§ **Exercise prompt**: Check every line of the entries below for the word "parameter", and copy the ones that have it.

Dataset excerpts:
+++
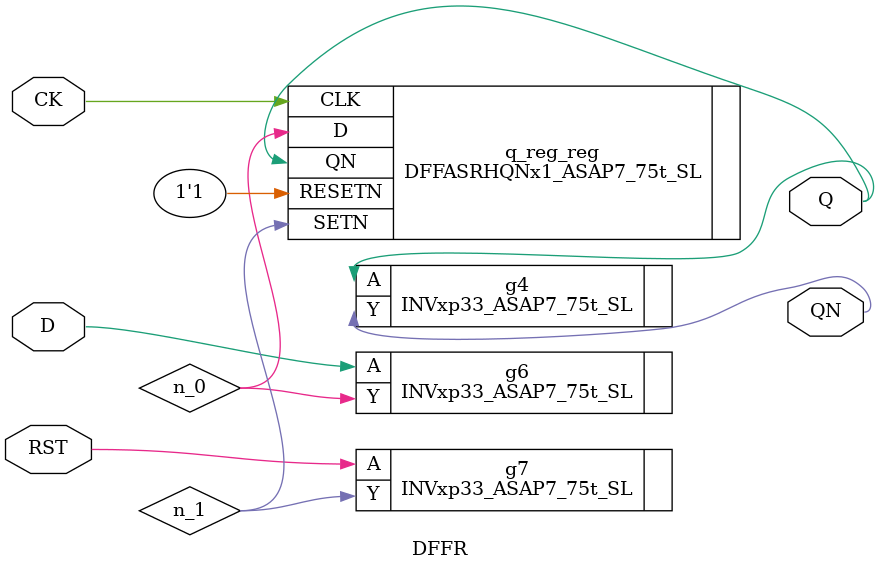
<source format=v>


// Verification Directory fv/DFFR 

module DFFR(RST, CK, D, Q, QN);
  input RST, CK, D;
  output Q, QN;
  wire RST, CK, D;
  wire Q, QN;
  wire n_0, n_1;
  INVxp33_ASAP7_75t_SL g4(.A (Q), .Y (QN));
  DFFASRHQNx1_ASAP7_75t_SL q_reg_reg(.SETN (n_1), .RESETN (1'b1), .CLK
       (CK), .D (n_0), .QN (Q));
  INVxp33_ASAP7_75t_SL g7(.A (RST), .Y (n_1));
  INVxp33_ASAP7_75t_SL g6(.A (D), .Y (n_0));
endmodule


</source>
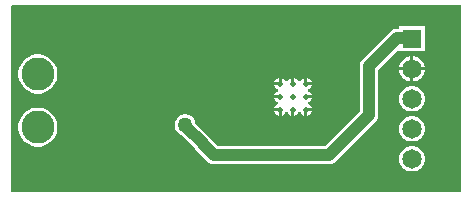
<source format=gbl>
%FSTAX23Y23*%
%MOIN*%
%SFA1B1*%

%IPPOS*%
%ADD33C,0.010000*%
%ADD35C,0.110236*%
%ADD36C,0.064960*%
%ADD37R,0.064960X0.064960*%
%ADD38C,0.050000*%
%ADD39C,0.019685*%
%ADD40C,0.040000*%
%ADD41C,0.025000*%
%LNpcb1-1*%
%LPD*%
G36*
X015Y0D02*
D01*
X0*
Y0062*
X00005Y00625*
X015*
Y0*
G37*
%LNpcb1-2*%
%LPC*%
G36*
X01378Y00554D02*
X01293D01*
Y00545*
X01285*
X01277Y00544*
X01269Y00541*
X01263Y00536*
X01171Y00443*
X01166Y00437*
X01163Y0043*
X01162Y00422*
Y0027*
X01047Y00155*
X00687*
X00665Y00177*
X00664Y00178*
X00659Y00185*
X00614Y0023*
X00612Y00238*
X00608Y00246*
X00601Y00253*
X00593Y00257*
X00584Y0026*
X00575*
X00566Y00257*
X00558Y00253*
X00551Y00246*
X00547Y00238*
X00545Y00229*
Y0022*
X00547Y00211*
X00551Y00203*
X00558Y00196*
X00566Y00192*
X00567Y00192*
X00611Y00147*
X00612Y00146*
X00617Y0014*
X00653Y00103*
X00659Y00098*
X00667Y00095*
X00675Y00094*
X0106*
X01067Y00095*
X01075Y00098*
X01081Y00103*
X01213Y00236*
X01218Y00242*
X01221Y00249*
X01222Y00257*
Y00409*
X01288Y00476*
X01293Y00474*
Y0047*
X01378*
Y00554*
G37*
G36*
X01341Y00454D02*
X0134D01*
Y00417*
X01378*
Y00418*
X01375Y00428*
X01369Y00438*
X01362Y00446*
X01352Y00452*
X01341Y00454*
G37*
G36*
X0133D02*
X0133D01*
X01319Y00452*
X01309Y00446*
X01301Y00438*
X01296Y00428*
X01293Y00418*
Y00417*
X0133*
Y00454*
G37*
G36*
X01378Y00407D02*
X0134D01*
Y0037*
X01341*
X01352Y00372*
X01362Y00378*
X01369Y00386*
X01375Y00396*
X01378Y00406*
Y00407*
G37*
G36*
X0133D02*
X01293D01*
Y00406*
X01296Y00396*
X01301Y00386*
X01309Y00378*
X01319Y00372*
X0133Y0037*
X0133*
Y00407*
G37*
G36*
X00977Y00382D02*
X00971Y00379D01*
X00966Y00374*
X00964Y00368*
X00958*
X00956Y00374*
X0095Y00379*
X00944Y00382*
Y00362*
X00934*
Y00382*
X00928Y00379*
X00922Y00374*
X0092Y00368*
X00915*
X00913Y00374*
X00907Y00379*
X00901Y00382*
Y00362*
X00896*
Y00357*
X00876*
X00879Y00351*
X00885Y00346*
X0089Y00343*
Y00338*
X00885Y00336*
X00879Y0033*
X00876Y00324*
X00896*
Y00314*
X00876*
X00879Y00308*
X00885Y00302*
X0089Y003*
Y00295*
X00885Y00293*
X00879Y00287*
X00876Y00281*
X00896*
Y00276*
X00901*
Y00256*
X00907Y00259*
X00913Y00264*
X00915Y0027*
X0092*
X00922Y00264*
X00928Y00259*
X00934Y00256*
Y00276*
X00944*
Y00256*
X0095Y00259*
X00956Y00264*
X00958Y0027*
X00964*
X00966Y00264*
X00971Y00259*
X00977Y00256*
Y00276*
X00982*
Y00281*
X01002*
X00999Y00287*
X00994Y00293*
X00989Y00295*
Y003*
X00994Y00302*
X00999Y00308*
X01002Y00314*
X00982*
Y00324*
X01002*
X00999Y0033*
X00994Y00336*
X00989Y00338*
Y00343*
X00994Y00346*
X00999Y00351*
X01002Y00357*
X00982*
Y00362*
X00977*
Y00382*
G37*
G36*
X00987D02*
Y00367D01*
X01002*
X00999Y00374*
X00994Y00379*
X00987Y00382*
G37*
G36*
X00891D02*
X00885Y00379D01*
X00879Y00374*
X00876Y00367*
X00891*
Y00382*
G37*
G36*
X00095Y0046D02*
X00082D01*
X0007Y00457*
X00058Y00452*
X00047Y00445*
X00038Y00436*
X00031Y00425*
X00026Y00413*
X00023Y00401*
Y00388*
X00026Y00376*
X00031Y00364*
X00038Y00353*
X00047Y00344*
X00058Y00337*
X0007Y00332*
X00082Y00329*
X00095*
X00107Y00332*
X00119Y00337*
X0013Y00344*
X00139Y00353*
X00146Y00364*
X00151Y00376*
X00154Y00388*
Y00401*
X00151Y00413*
X00146Y00425*
X00139Y00436*
X0013Y00445*
X00119Y00452*
X00107Y00457*
X00095Y0046*
G37*
G36*
X01341Y00354D02*
X0133D01*
X01319Y00352*
X01309Y00346*
X01301Y00338*
X01296Y00328*
X01293Y00318*
Y00306*
X01296Y00296*
X01301Y00286*
X01309Y00278*
X01319Y00272*
X0133Y0027*
X01341*
X01352Y00272*
X01362Y00278*
X01369Y00286*
X01375Y00296*
X01378Y00306*
Y00318*
X01375Y00328*
X01369Y00338*
X01362Y00346*
X01352Y00352*
X01341Y00354*
G37*
G36*
X01002Y00271D02*
X00987D01*
Y00256*
X00994Y00259*
X00999Y00264*
X01002Y00271*
G37*
G36*
X00891D02*
X00876D01*
X00879Y00264*
X00885Y00259*
X00891Y00256*
Y00271*
G37*
G36*
X01341Y00254D02*
X0133D01*
X01319Y00252*
X01309Y00246*
X01301Y00238*
X01296Y00228*
X01293Y00218*
Y00206*
X01296Y00196*
X01301Y00186*
X01309Y00178*
X01319Y00172*
X0133Y0017*
X01341*
X01352Y00172*
X01362Y00178*
X01369Y00186*
X01375Y00196*
X01378Y00206*
Y00218*
X01375Y00228*
X01369Y00238*
X01362Y00246*
X01352Y00252*
X01341Y00254*
G37*
G36*
X00095Y00282D02*
X00082D01*
X0007Y0028*
X00058Y00275*
X00047Y00268*
X00038Y00259*
X00031Y00248*
X00026Y00236*
X00023Y00224*
Y00211*
X00026Y00198*
X00031Y00186*
X00038Y00176*
X00047Y00167*
X00058Y0016*
X0007Y00155*
X00082Y00152*
X00095*
X00107Y00155*
X00119Y0016*
X0013Y00167*
X00139Y00176*
X00146Y00186*
X00151Y00198*
X00154Y00211*
Y00224*
X00151Y00236*
X00146Y00248*
X00139Y00259*
X0013Y00268*
X00119Y00275*
X00107Y0028*
X00095Y00282*
G37*
G36*
X01341Y00154D02*
X0133D01*
X01319Y00152*
X01309Y00146*
X01301Y00138*
X01296Y00128*
X01293Y00118*
Y00106*
X01296Y00096*
X01301Y00086*
X01309Y00078*
X01319Y00072*
X0133Y0007*
X01341*
X01352Y00072*
X01362Y00078*
X01369Y00086*
X01375Y00096*
X01378Y00106*
Y00118*
X01375Y00128*
X01369Y00138*
X01362Y00146*
X01352Y00152*
X01341Y00154*
G37*
%LNpcb1-3*%
%LPD*%
G54D33*
X01333Y00515D02*
X01335Y00512D01*
G54D35*
X00089Y00395D03*
Y00217D03*
G54D36*
X01335Y00112D03*
Y00212D03*
Y00412D03*
Y00312D03*
G54D37*
X01335Y00512D03*
G54D38*
X0058Y00225D03*
G54D39*
X00982Y00276D03*
X00939D03*
X00896D03*
X00982Y00319D03*
X00939D03*
X00896D03*
X00982Y00362D03*
X00939D03*
X00896D03*
G54D40*
X00638Y00161D02*
X00675Y00125D01*
X0058Y00222D02*
Y00225D01*
Y00222D02*
X00638Y00163D01*
Y00161D02*
Y00163D01*
X00675Y00125D02*
X0106D01*
X01285Y00515D02*
X01333D01*
X01192Y00422D02*
X01285Y00515D01*
X01192Y00257D02*
Y00422D01*
X0106Y00125D02*
X01192Y00257D01*
G54D41*
X01333Y0051D02*
X01335Y00512D01*
M02*
</source>
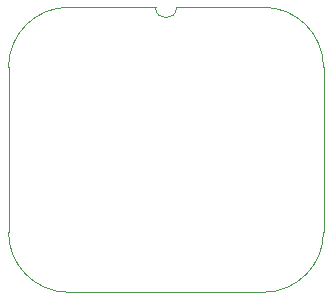
<source format=gm1>
%TF.GenerationSoftware,KiCad,Pcbnew,8.0.3*%
%TF.CreationDate,2024-06-12T09:31:00+02:00*%
%TF.ProjectId,W65C816 Latch,57363543-3831-4362-904c-617463682e6b,V1*%
%TF.SameCoordinates,PX54c81a0PY37b6b20*%
%TF.FileFunction,Profile,NP*%
%FSLAX46Y46*%
G04 Gerber Fmt 4.6, Leading zero omitted, Abs format (unit mm)*
G04 Created by KiCad (PCBNEW 8.0.3) date 2024-06-12 09:31:00*
%MOMM*%
%LPD*%
G01*
G04 APERTURE LIST*
%TA.AperFunction,Profile*%
%ADD10C,0.100000*%
%TD*%
G04 APERTURE END LIST*
D10*
%TO.C,J2*%
X-1905000Y635000D02*
X-1905000Y-13335000D01*
X10541000Y5715000D02*
X3175000Y5715000D01*
X19685000Y5715000D02*
X12319000Y5715000D01*
X19685000Y-18415000D02*
X3175000Y-18415000D01*
X24765000Y-13335000D02*
X24765000Y635000D01*
X-1905000Y635000D02*
G75*
G02*
X3175000Y5715000I5080002J-2D01*
G01*
X3175000Y-18415000D02*
G75*
G02*
X-1905000Y-13335000I0J5080000D01*
G01*
X12319000Y5715000D02*
G75*
G02*
X10541000Y5715000I-889000J0D01*
G01*
X19685000Y5715000D02*
G75*
G02*
X24765000Y635000I0J-5080000D01*
G01*
X24765000Y-13335000D02*
G75*
G02*
X19685000Y-18415000I-5080000J0D01*
G01*
%TD*%
M02*

</source>
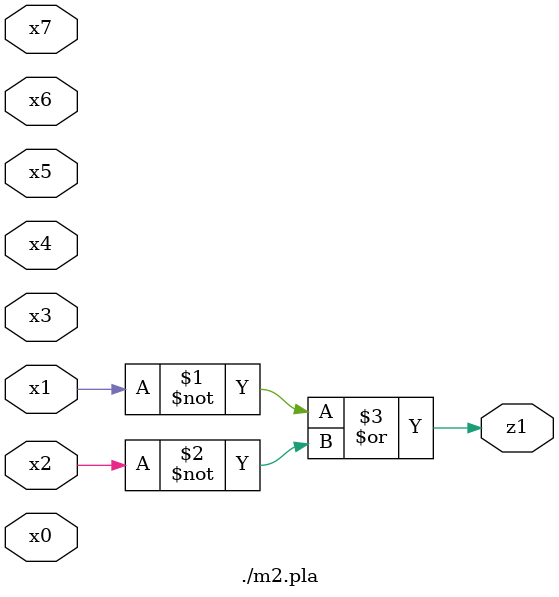
<source format=v>

module \./m2.pla  ( 
    x0, x1, x2, x3, x4, x5, x6, x7,
    z1  );
  input  x0, x1, x2, x3, x4, x5, x6, x7;
  output z1;
  assign z1 = ~x1 | ~x2;
endmodule



</source>
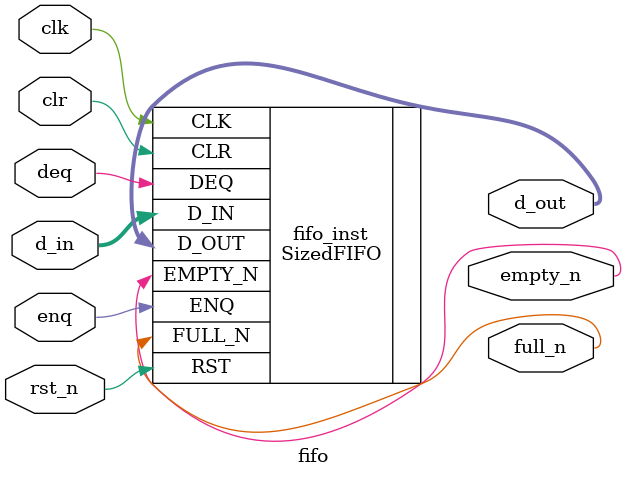
<source format=v>

`define BSV_ASSIGNMENT_DELAY #0
`define BSV_RESET_FIFO_HEAD

module fifo
#(
  parameter DATA_WIDTH = 16,
  parameter FIFO_DEPTH = 3, // You will mostly use depth 2 FIFOs
  parameter COUNTER_WIDTH = 1 
)(
  input clk,
  input rst_n,
  input [DATA_WIDTH - 1 : 0] d_in,
  input enq,
  output full_n,
  output [DATA_WIDTH - 1 : 0] d_out,
  input deq,
  output empty_n,
  input clr
);

  SizedFIFO #(
    .p1width(DATA_WIDTH),
    .p2depth(FIFO_DEPTH),
    .p3cntr_width(COUNTER_WIDTH)) fifo_inst (
    .CLK(clk), 
    .RST(rst_n), // By default this is a synchronous active low reset, but it can be made asynchronous by defining BSV_ASYNC_RESET in SizedFIFO, and it can be made active high by defining BSV_POSITIVE_RESET in SizedFIFO.v
    .D_IN(d_in), 
    .ENQ(enq), 
    .FULL_N(full_n), 
    .D_OUT(d_out), 
    .DEQ(deq), 
    .EMPTY_N(empty_n), 
    .CLR(clr)
  );

endmodule

</source>
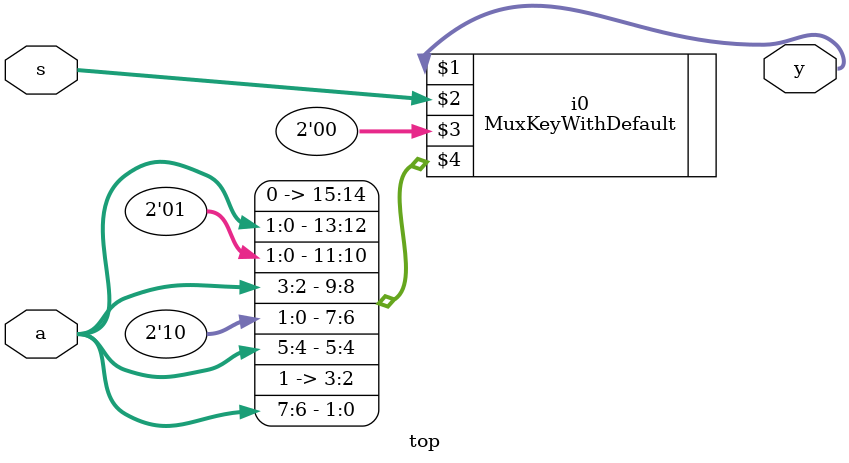
<source format=v>
module top(a,s,y);
  input  [7:0] a;
  input  [1:0] s;
  output [1:0] y;
  MuxKeyWithDefault #(4, 2, 2) i0 (y, s, 2'b0, {
    2'b00, a[1:0],
    2'b01, a[3:2],
    2'b10, a[5:4],
    2'b11, a[7:6]
  });

endmodule





</source>
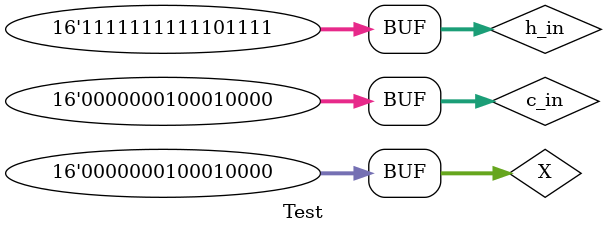
<source format=v>
`timescale 1ns / 1ps

module Test;

	// Inputs
	reg [15:0] c_in;
	reg [15:0] h_in;
	reg [15:0] X;

	// Outputs
	wire [15:0] c_out;
	wire [15:0] h_out;

	// Instantiate the Unit Under Test (UUT)
	lstm_cell uut (
		.c_in(c_in), 
		.h_in(h_in), 
		.X(X), 
		.c_out(c_out), 
		.h_out(h_out)
	);

	initial begin
		// Initialize Inputs
		c_in = 0;
		h_in = 0;
		X = 0;

		// Wait 100 ns for global reset to finish
               #200;
		X=-16'h0010;
		c_in=-16'h0100;
		h_in=16'h0001;

		$monitor("Cell State: %d, Output (After Activation):%d ",c_out,h_out);
		
		#200;
     		X=16'h0110;
		c_in=16'h0110;
		h_in=16'h0011;

		$monitor("Cell State: %d, Output (After Activation):%d ",c_out,h_out);
		
		#200;
	 	X=-16'h0110;
		c_in=16'h0110;
		h_in=16'h0011;

		$monitor("Cell State: %d, Output (After Activation):%d ",c_out,h_out);
		
		#200;
      		X=16'h0110;
		c_in=16'h0110;
		h_in=-16'h0011;

		$monitor("Cell State: %d, Output (After Activation):%d ",c_out,h_out);

	end
      
endmodule

</source>
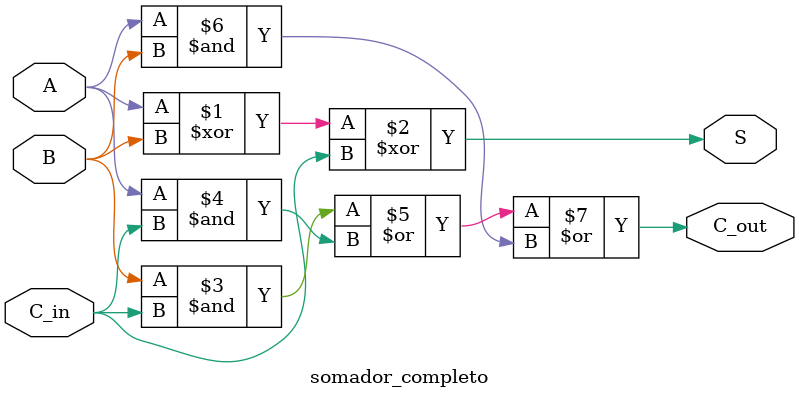
<source format=v>
module somador_completo(A, B, S, C_in, C_out);
    input A, B, C_in;
    output S, C_out;

    assign S = (A ^ B) ^ C_in;
    assign C_out = (B & C_in) | (A & C_in) | (A & B);
endmodule

</source>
+++
§ **Output of the task**:
  parameter DATA_WIDTH = 16,
  parameter FIFO_DEPTH = 3, // You will mostly use depth 2 FIFOs
  parameter COUNTER_WIDTH = 1 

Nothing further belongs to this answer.